Greenwashing happens when a company’s sustainability efforts are all in its marketing, similar to how CSR is often all for good PR. You paint your logo green, talk about how lowering a carbon footprint is something everyone must do, and tout the value of the social contract.
But you don’t actually do anything to stop your negative impact.
Why Your Company Should Avoid Greenwashing
The danger of greenwashing is obvious. Like pinkwashing for LGBTQ+ issues and bluewashing for ethical practices, greenwashing is the worst way your company can “embrace” sustainability. And as we saw with the 2021 demonstration outside the COP26 Conference, consumers know it.
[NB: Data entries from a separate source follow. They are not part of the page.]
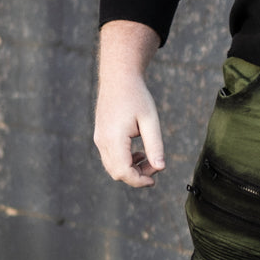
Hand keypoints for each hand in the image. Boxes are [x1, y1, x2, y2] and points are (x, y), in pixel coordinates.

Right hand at [94, 21, 164, 187]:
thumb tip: (161, 168)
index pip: (123, 171)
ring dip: (130, 169)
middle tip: (155, 166)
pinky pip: (110, 157)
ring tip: (149, 158)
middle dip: (137, 176)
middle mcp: (102, 141)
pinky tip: (139, 153)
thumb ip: (155, 145)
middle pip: (116, 172)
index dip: (139, 180)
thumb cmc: (137, 96)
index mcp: (114, 138)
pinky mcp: (100, 136)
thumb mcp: (150, 120)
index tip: (154, 180)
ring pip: (112, 166)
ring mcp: (99, 139)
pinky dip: (124, 161)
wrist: (118, 78)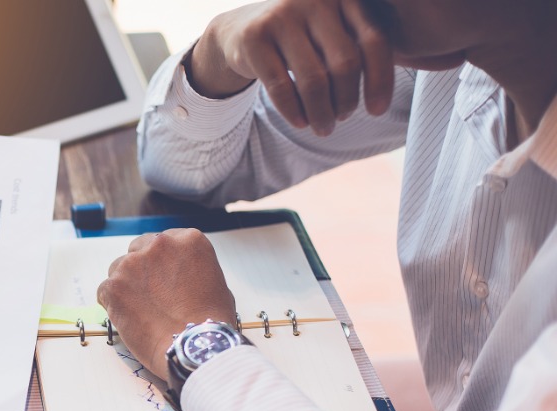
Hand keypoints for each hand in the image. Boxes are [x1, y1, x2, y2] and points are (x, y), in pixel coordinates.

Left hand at [97, 229, 235, 380]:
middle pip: (138, 250)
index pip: (163, 242)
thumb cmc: (209, 322)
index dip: (160, 263)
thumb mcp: (215, 282)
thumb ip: (192, 269)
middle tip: (149, 294)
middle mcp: (160, 245)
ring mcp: (133, 264)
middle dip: (141, 270)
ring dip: (125, 285)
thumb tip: (180, 276)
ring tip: (141, 310)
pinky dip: (112, 303)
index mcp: (188, 240)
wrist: (193, 346)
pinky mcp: (114, 285)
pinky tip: (128, 318)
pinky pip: (105, 290)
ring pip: (118, 268)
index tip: (161, 277)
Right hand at [190, 0, 393, 135]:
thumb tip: (436, 69)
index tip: (376, 111)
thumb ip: (372, 44)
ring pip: (313, 79)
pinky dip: (294, 112)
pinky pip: (281, 86)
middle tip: (341, 118)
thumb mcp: (340, 32)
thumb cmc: (306, 38)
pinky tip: (300, 122)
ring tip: (323, 127)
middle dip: (346, 101)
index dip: (380, 81)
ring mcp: (282, 15)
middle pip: (344, 64)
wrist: (243, 29)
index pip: (375, 42)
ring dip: (321, 113)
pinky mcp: (255, 36)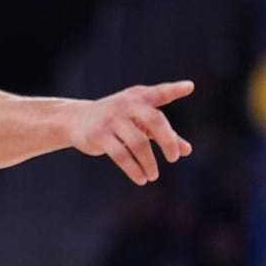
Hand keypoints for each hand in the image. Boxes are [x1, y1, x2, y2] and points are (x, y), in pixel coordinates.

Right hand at [70, 80, 193, 184]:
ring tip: (153, 176)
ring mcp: (111, 119)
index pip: (160, 93)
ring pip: (138, 144)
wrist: (76, 120)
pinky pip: (121, 155)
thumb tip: (187, 150)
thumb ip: (164, 133)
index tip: (189, 87)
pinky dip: (134, 170)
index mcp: (138, 97)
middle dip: (168, 142)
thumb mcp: (139, 122)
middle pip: (154, 120)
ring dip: (149, 163)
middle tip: (174, 158)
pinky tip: (141, 179)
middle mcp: (126, 104)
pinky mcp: (99, 135)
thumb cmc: (116, 120)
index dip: (174, 89)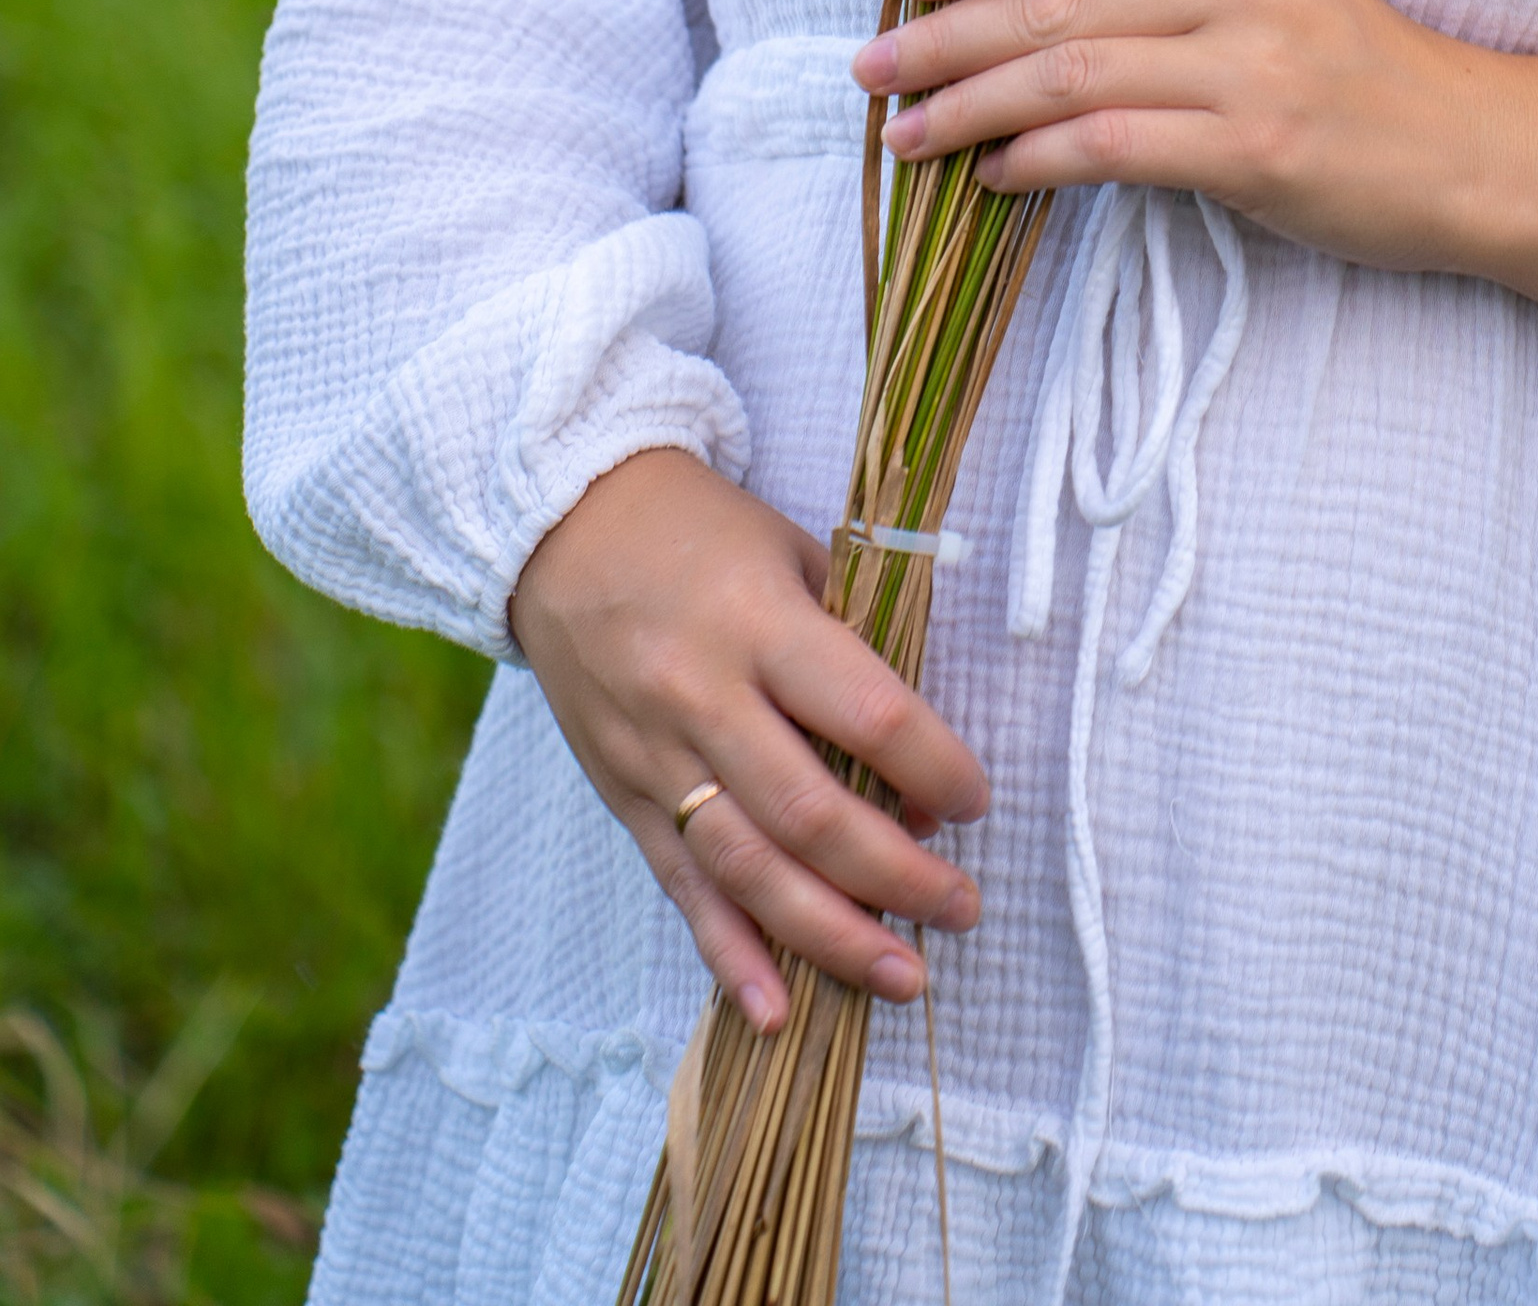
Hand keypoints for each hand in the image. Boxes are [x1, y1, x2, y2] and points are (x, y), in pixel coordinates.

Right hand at [508, 447, 987, 1033]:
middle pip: (810, 815)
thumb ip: (855, 648)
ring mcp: (655, 757)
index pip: (868, 717)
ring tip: (903, 977)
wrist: (560, 526)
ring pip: (748, 870)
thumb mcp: (793, 552)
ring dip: (831, 937)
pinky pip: (681, 888)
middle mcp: (705, 699)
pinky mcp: (622, 796)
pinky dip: (729, 954)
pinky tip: (777, 1010)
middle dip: (897, 877)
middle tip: (962, 909)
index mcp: (760, 624)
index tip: (977, 801)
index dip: (937, 767)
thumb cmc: (700, 530)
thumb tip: (911, 778)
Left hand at [858, 0, 1537, 325]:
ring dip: (968, 103)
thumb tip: (1034, 8)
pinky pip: (1111, 145)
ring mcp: (1250, 63)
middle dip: (944, 31)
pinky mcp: (1257, 147)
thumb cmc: (1363, 82)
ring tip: (906, 133)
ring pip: (1067, 71)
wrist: (1479, 151)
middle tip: (870, 63)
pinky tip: (993, 177)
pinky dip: (1035, 160)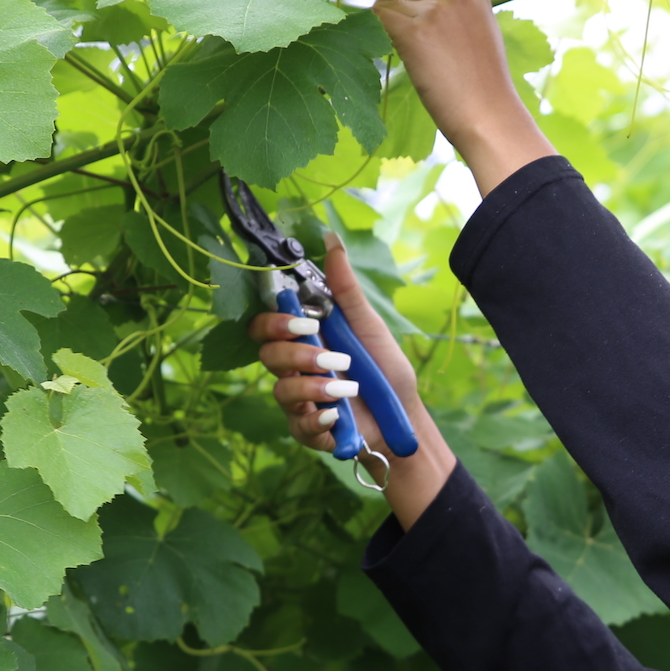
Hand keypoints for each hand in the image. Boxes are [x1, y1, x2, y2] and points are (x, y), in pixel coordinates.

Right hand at [248, 235, 457, 528]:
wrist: (402, 418)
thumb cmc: (384, 370)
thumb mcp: (367, 326)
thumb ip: (344, 288)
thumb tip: (331, 240)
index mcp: (305, 339)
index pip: (266, 325)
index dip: (273, 321)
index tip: (302, 321)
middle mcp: (295, 368)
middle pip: (267, 354)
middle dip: (295, 354)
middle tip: (329, 357)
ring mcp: (298, 401)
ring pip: (281, 390)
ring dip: (314, 387)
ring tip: (347, 387)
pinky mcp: (307, 430)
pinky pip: (297, 425)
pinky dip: (317, 419)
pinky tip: (337, 414)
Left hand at [373, 0, 555, 195]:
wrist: (489, 114)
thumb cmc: (484, 86)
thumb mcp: (480, 30)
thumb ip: (455, 8)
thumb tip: (417, 2)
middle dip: (395, 4)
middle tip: (404, 37)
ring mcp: (433, 10)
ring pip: (387, 0)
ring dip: (387, 25)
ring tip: (409, 53)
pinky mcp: (414, 32)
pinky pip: (379, 18)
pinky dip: (378, 34)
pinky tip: (396, 54)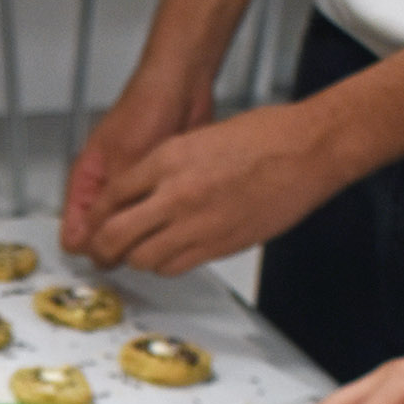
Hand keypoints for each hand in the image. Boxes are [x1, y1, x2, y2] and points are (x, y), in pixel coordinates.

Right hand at [59, 73, 209, 252]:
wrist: (181, 88)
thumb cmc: (146, 109)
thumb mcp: (123, 163)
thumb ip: (109, 205)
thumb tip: (93, 244)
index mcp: (85, 182)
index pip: (75, 234)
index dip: (92, 249)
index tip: (110, 258)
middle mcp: (104, 190)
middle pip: (101, 238)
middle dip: (116, 248)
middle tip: (138, 249)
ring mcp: (129, 190)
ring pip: (128, 231)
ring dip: (140, 236)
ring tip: (157, 235)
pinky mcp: (154, 189)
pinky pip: (151, 219)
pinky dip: (158, 224)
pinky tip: (171, 224)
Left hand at [74, 102, 351, 274]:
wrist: (309, 149)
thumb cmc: (266, 136)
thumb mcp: (200, 136)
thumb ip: (166, 166)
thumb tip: (142, 189)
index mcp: (168, 158)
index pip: (110, 197)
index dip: (96, 217)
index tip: (94, 225)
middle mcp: (176, 192)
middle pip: (115, 235)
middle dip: (102, 249)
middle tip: (101, 254)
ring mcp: (197, 222)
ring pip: (142, 258)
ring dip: (136, 258)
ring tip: (138, 253)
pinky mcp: (219, 244)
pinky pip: (175, 266)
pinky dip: (165, 265)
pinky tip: (169, 255)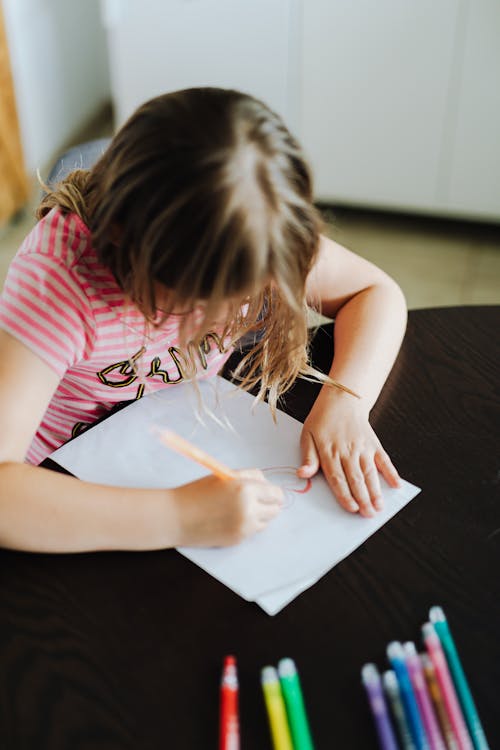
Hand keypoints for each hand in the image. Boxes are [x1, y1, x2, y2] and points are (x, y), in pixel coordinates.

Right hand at [173, 469, 283, 546]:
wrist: (176, 517)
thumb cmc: (196, 493)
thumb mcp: (224, 476)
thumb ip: (248, 477)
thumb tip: (266, 483)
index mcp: (245, 488)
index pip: (275, 492)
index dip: (272, 492)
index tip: (268, 492)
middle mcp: (248, 508)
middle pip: (276, 508)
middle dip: (269, 504)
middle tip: (257, 500)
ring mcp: (244, 526)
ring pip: (266, 520)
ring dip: (260, 515)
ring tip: (241, 509)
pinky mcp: (238, 539)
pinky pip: (254, 530)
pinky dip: (249, 525)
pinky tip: (232, 519)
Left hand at [297, 389, 399, 516]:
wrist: (342, 399)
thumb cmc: (323, 420)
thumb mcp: (307, 435)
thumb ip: (308, 457)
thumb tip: (303, 474)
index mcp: (330, 451)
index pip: (337, 478)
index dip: (345, 494)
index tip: (351, 508)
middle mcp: (348, 451)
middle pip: (356, 479)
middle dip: (363, 499)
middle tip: (368, 515)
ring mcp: (363, 447)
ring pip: (370, 472)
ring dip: (376, 491)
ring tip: (380, 507)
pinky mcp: (374, 444)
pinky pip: (384, 460)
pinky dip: (391, 472)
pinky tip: (396, 485)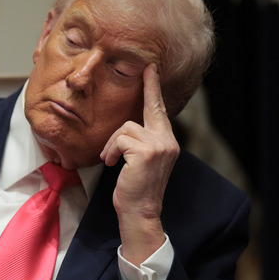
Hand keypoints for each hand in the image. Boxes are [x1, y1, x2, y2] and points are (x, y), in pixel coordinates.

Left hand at [99, 63, 178, 264]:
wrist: (139, 212)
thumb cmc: (135, 188)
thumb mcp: (141, 162)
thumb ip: (141, 143)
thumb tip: (127, 129)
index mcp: (167, 142)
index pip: (160, 111)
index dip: (155, 89)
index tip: (152, 70)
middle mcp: (168, 141)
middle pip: (150, 108)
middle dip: (149, 87)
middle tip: (146, 68)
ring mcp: (159, 145)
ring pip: (126, 127)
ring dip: (112, 143)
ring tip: (110, 160)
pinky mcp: (146, 151)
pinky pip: (120, 139)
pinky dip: (111, 150)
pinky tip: (111, 164)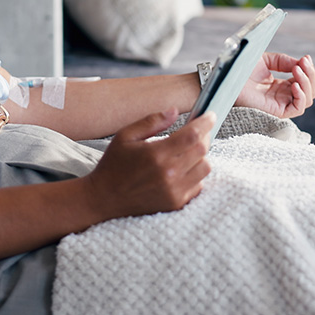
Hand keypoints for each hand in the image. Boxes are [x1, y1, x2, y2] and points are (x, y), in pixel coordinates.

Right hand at [82, 109, 212, 221]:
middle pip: (202, 150)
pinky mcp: (177, 203)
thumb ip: (151, 121)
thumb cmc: (113, 165)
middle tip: (198, 131)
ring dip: (200, 156)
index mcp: (156, 154)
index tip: (209, 115)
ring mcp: (175, 191)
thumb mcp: (125, 136)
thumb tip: (174, 111)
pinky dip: (195, 174)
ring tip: (187, 151)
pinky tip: (181, 169)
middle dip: (204, 136)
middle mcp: (169, 173)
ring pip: (205, 168)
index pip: (192, 135)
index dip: (204, 122)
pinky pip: (198, 185)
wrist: (105, 198)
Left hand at [236, 52, 314, 117]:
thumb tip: (302, 63)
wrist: (229, 77)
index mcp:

The opposite of greenwashing is green blushing—the act of actively hiding your business’s environmental efforts. There are a number of reasons a company might do this, but it’s not something you necessarily have to do to avoid greenwashing. Sustainability is something every business should be working towards, and your milestones are something you can be proud of. Just don’t let yourself fall into the trap of believing you’ve done enough with one or two trees planted.
Embrace the Benefits of Sustainability in Your Business
Sustainability is, by definition, an endless undertaking. While that scale can be overwhelming, business leaders are among the key stakeholders in our future.
The most important thing for your business is to understand how it does or can impact the world for the better, where it needs to improve, and how it can create shared value for society today, tomorrow, and beyond.